I am myself in this situation - recieved a speeding ticket at 17, and I deserved it. Other then that though, nothing at all. However, because of the newer and stricter JOL laws in MA, I recieved and served a 90 day JOL suspension where in other states I would have only had to deal with the fine unless I re-offended.

I don't know of any department who does not ask if you've ever had your licence suspended or revoked, so I'll always have to check off that "yes" I have. But, for those of you who are on the job, do you figure that the fact that it is a JOL suspension as opposed to adult suspension, just a speeding ticket, or that is my only run in with the law will have any creedence for a department to look past it?

Thanks.


----------



## 263FPD (Oct 29, 2004)

Yup. You'll be fine as long as that is the only thing. I don't agree with the state suspending for the single violation while you are in a JOL restriction. They are tough on kids, but are ever so lenient with adult repeat offenders. I just don't get this two way mentality. 


Sent from my iPhone using Tapatalk


----------



## XXYYXX (Jul 23, 2012)

263FPD said:


> Yup. You'll be fine as long as that is the only thing. I don't agree with the state suspending for the single violation while you are in a JOL restriction. They are tough on kids, but are ever so lenient with adult repeat offenders. I just don't get this two way mentality.
> 
> Sent from my iPhone using Tapatalk


Yeah, agreed.

I had applied for a cinderella license because I had been attending summer classes at a local CC at the time (about a year ago). They put all of us looking for the license in a room to face the board who would judge whether or not we were worthy. I was the youngest by at least 10 years from everyone else there. I was shocked when the clerk read aloud everyone elses driving history. Everything from dozens of driving on suspended licences, more moving violations in 3 years then you have fingers and toes, oweing thousands of dollars from going through fast lane with no fast lane subscription. And here I was with my one JOL speeding violation. I'm otherwise a good kid who keeps out of trouble, I knew I deserved the ticket, but I felt a little angered that because of that I'd have to face having a suspension on my record for it.


----------



## XXYYXX (Jul 23, 2012)

Good to know.


----------



## HistoryHound (Aug 30, 2008)

mtc said:


> Some of the better cops I know/work with - were hardly choirboys when they were teenagers.
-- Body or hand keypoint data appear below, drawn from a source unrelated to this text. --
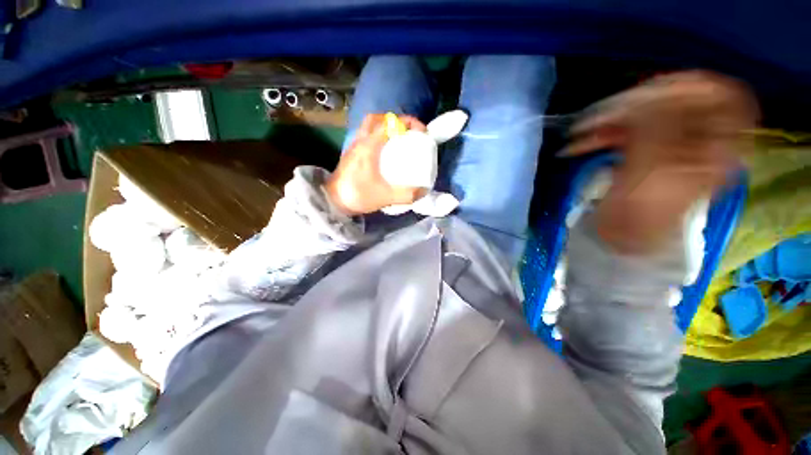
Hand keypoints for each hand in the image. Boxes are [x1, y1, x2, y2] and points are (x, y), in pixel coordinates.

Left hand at [325, 114, 427, 214]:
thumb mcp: (385, 197)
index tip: (421, 132)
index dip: (408, 122)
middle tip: (408, 132)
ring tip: (398, 140)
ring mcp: (354, 147)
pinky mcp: (352, 155)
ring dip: (385, 127)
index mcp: (369, 146)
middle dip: (395, 120)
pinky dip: (378, 138)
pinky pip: (366, 137)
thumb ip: (406, 195)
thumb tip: (423, 191)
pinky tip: (385, 153)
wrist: (331, 202)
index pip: (390, 123)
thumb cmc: (356, 195)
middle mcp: (360, 141)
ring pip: (369, 127)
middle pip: (377, 118)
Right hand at [568, 71, 758, 252]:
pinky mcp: (647, 150)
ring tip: (580, 133)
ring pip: (647, 115)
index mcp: (717, 150)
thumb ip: (655, 133)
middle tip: (599, 116)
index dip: (688, 88)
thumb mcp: (650, 176)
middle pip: (677, 102)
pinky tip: (581, 143)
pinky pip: (628, 131)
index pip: (720, 98)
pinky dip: (603, 134)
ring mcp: (671, 144)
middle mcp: (700, 141)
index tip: (651, 94)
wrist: (622, 240)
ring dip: (611, 120)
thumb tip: (647, 96)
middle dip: (635, 105)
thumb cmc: (640, 217)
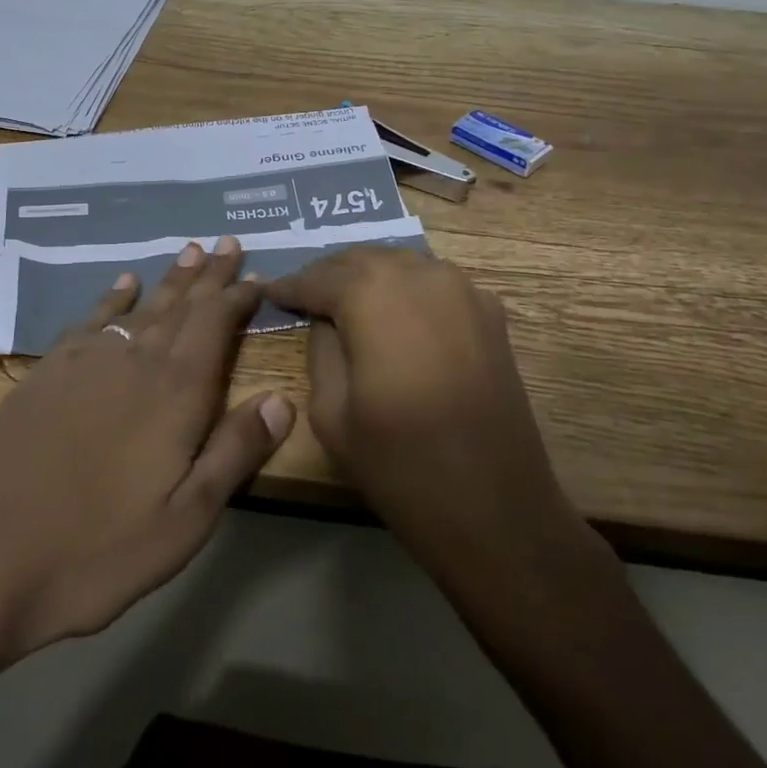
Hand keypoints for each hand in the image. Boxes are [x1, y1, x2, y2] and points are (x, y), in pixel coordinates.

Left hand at [0, 236, 294, 664]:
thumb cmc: (96, 549)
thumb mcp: (184, 521)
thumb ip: (234, 453)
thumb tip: (282, 399)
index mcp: (175, 393)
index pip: (216, 325)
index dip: (238, 297)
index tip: (257, 276)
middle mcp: (134, 361)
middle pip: (181, 305)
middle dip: (208, 274)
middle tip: (226, 241)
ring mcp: (86, 362)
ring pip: (140, 305)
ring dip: (169, 279)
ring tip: (188, 251)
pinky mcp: (48, 372)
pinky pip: (91, 317)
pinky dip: (112, 296)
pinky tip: (122, 283)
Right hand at [267, 247, 595, 579]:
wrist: (495, 508)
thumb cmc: (400, 464)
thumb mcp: (330, 412)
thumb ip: (320, 349)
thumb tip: (325, 320)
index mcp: (372, 295)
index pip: (319, 277)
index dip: (291, 286)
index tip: (271, 293)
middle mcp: (419, 275)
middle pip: (362, 259)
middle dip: (330, 275)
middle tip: (306, 295)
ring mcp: (462, 289)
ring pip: (402, 263)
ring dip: (371, 276)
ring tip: (347, 301)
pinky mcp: (489, 312)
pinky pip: (436, 282)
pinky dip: (409, 288)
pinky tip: (397, 313)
The good thing is now some of them attend choir practice from time to time.


----------



## frapmpd24 (Sep 3, 2004)

I don't agree with the one strike and you're out suspensions for JOL violations, way to heavy handed and unreasonable across the board. Unless it is an absolutely egregious violation where there criminal charges are warranted, I rather have some dialog with the parents, grandparents, aunts/uncles, teachers, or any trusted adult in the teens life, even a couple times, before writing them for a minor violation.

As 263FPD pointed out before, there is more leniency for much more serious offenses. CWOF's and probation for serious felonies all the time, but if a teen gets written for 10 over it triggers a suspension first time out. Just a little lopsided. The state won't pass a three strikes law for felons but will pass a one strike for teens who maybe young adults, but not even close to mature.

As for your job prospects, one ticket isn't a deal killer. I have heard of departments who have hired multiple people with past restraining orders (yes, thats plural, not a typo). Even multiple people with past OUI's. I wouldn't however, wish to test the above offenses at most places. Just be careful going forward and focus on your education and experience.


Sent from my iPhone using Tapatalk


----------